═════ Recorded information
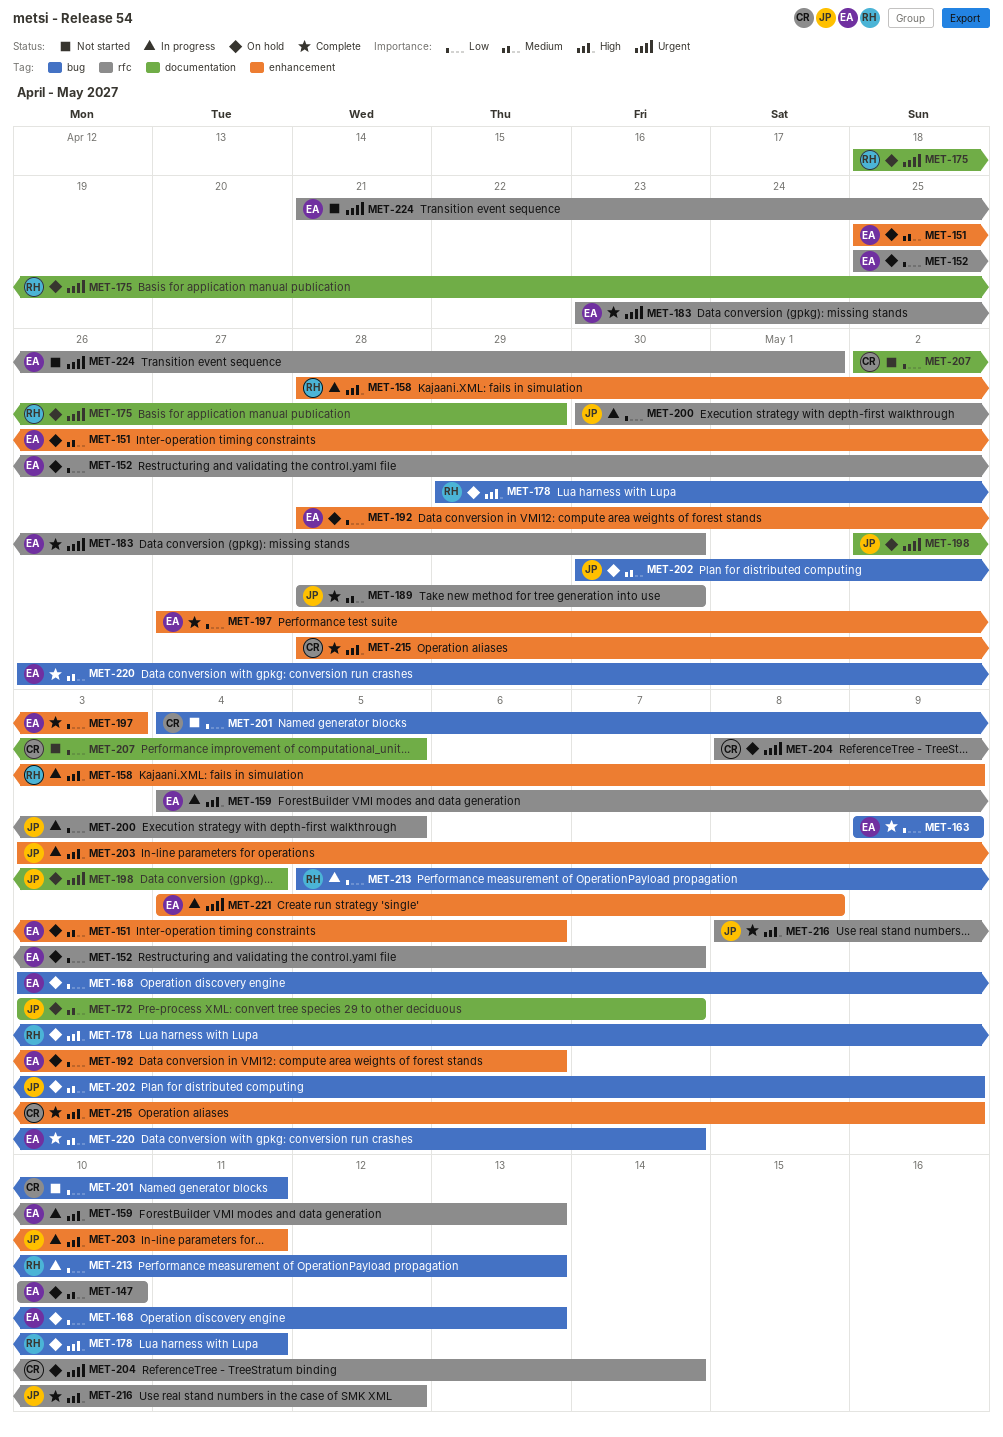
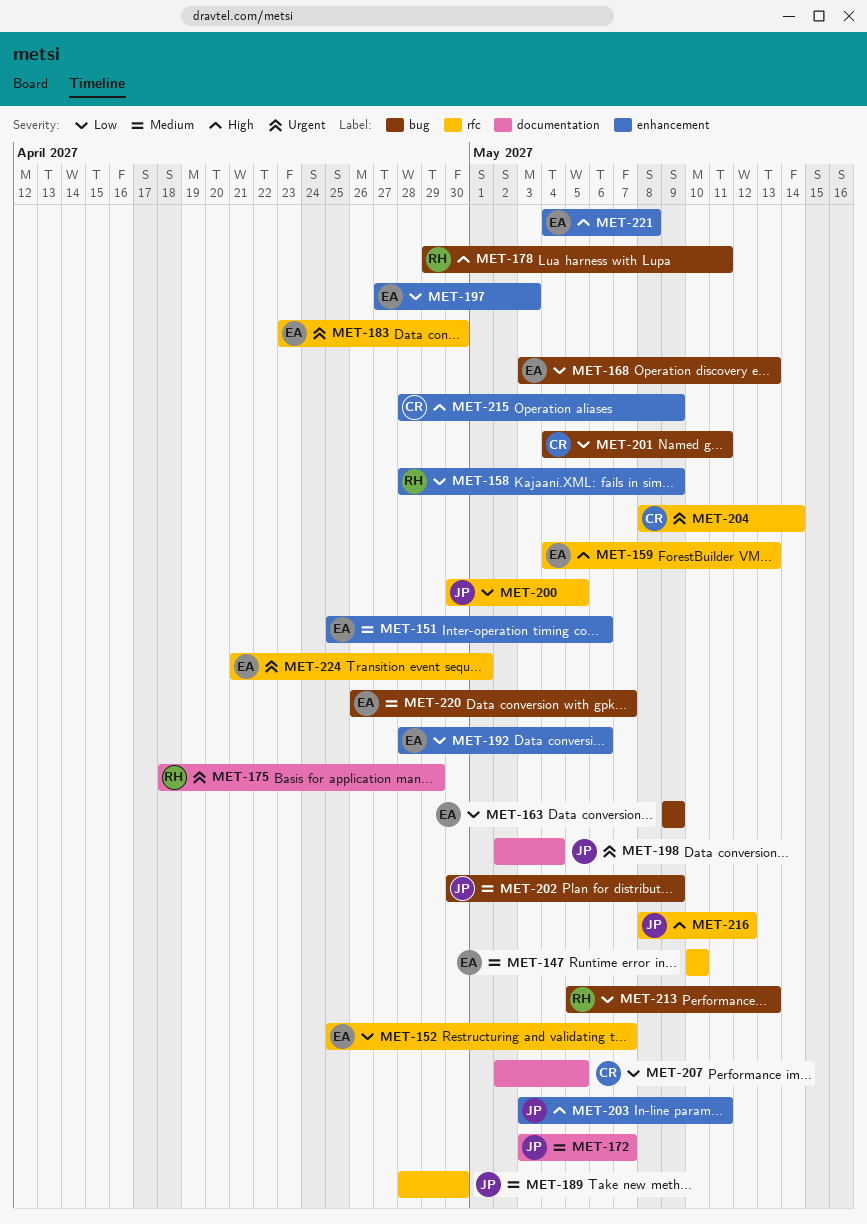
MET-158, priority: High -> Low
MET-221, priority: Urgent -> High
══════════
═════ Recorded information
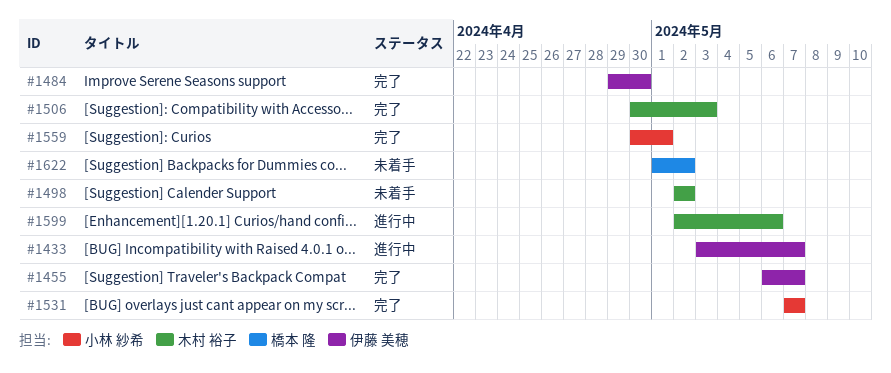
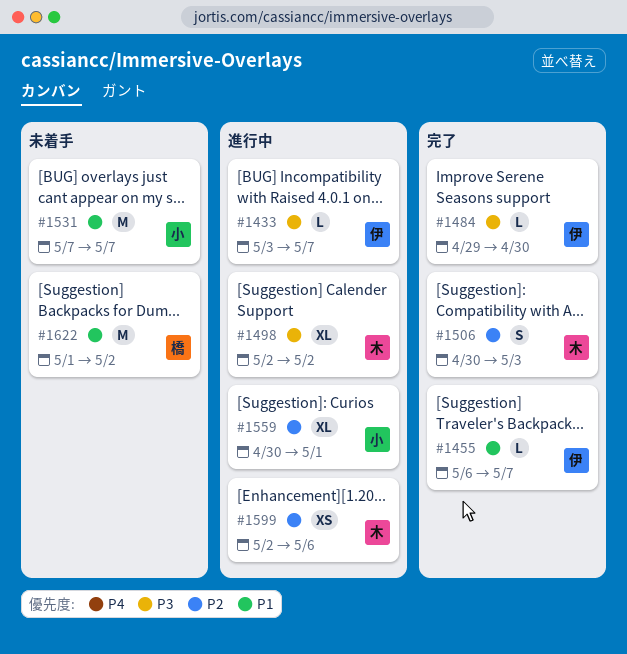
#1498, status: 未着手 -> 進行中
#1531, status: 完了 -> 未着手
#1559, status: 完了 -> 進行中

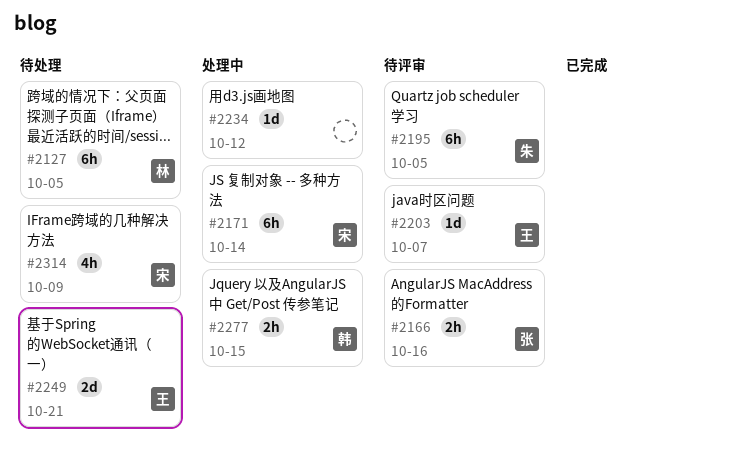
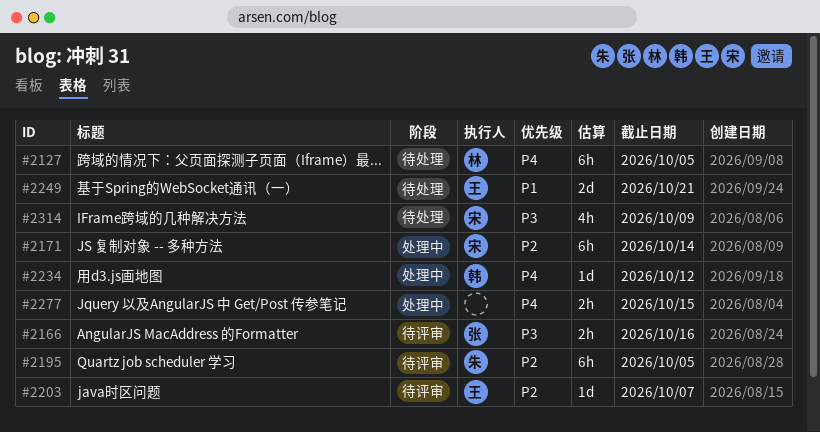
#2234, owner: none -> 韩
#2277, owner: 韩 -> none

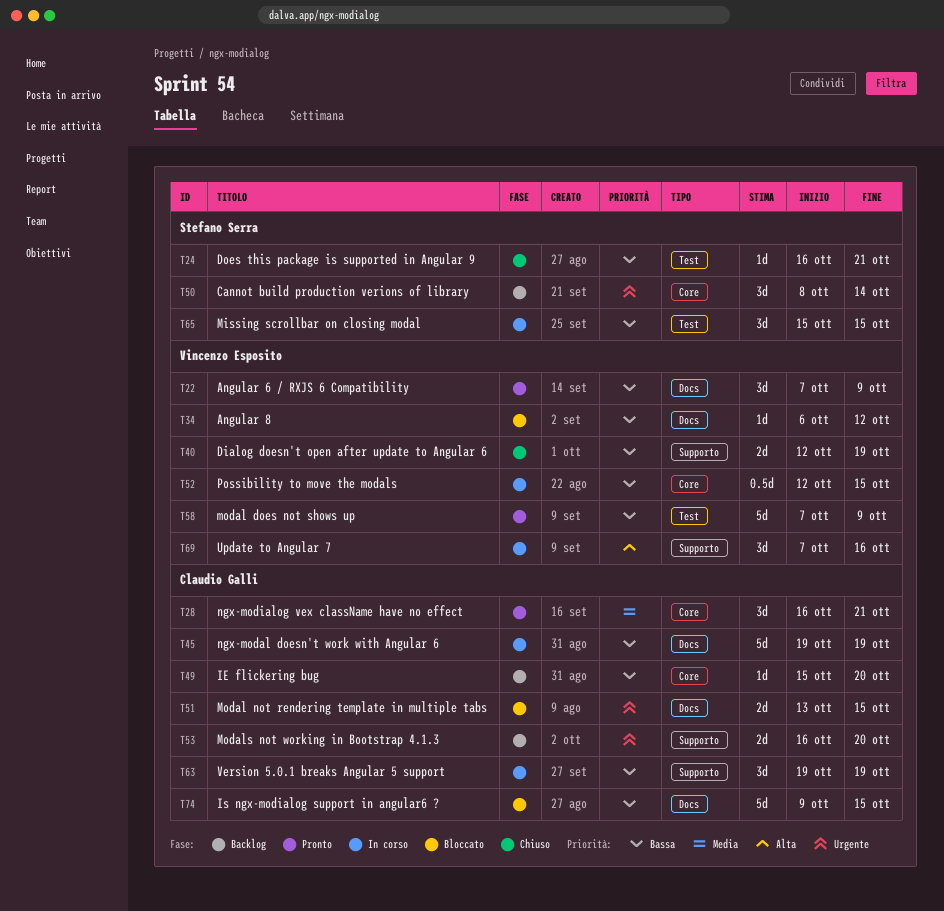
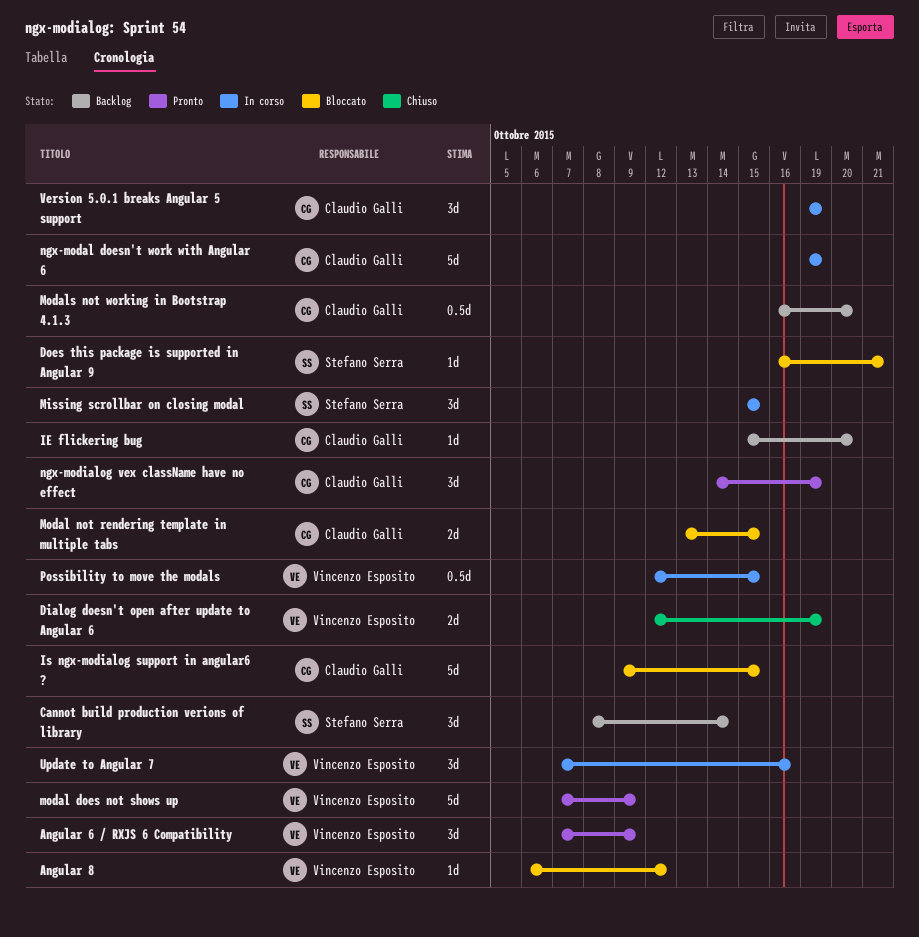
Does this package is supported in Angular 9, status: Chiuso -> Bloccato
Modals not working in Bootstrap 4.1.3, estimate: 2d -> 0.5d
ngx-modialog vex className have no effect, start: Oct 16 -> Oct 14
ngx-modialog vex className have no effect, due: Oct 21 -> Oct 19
══════════
* _Request_:
What lines above contain the word "priority"? Please copy each one.

* _Result of this task_:
MET-158, priority: High -> Low
MET-221, priority: Urgent -> High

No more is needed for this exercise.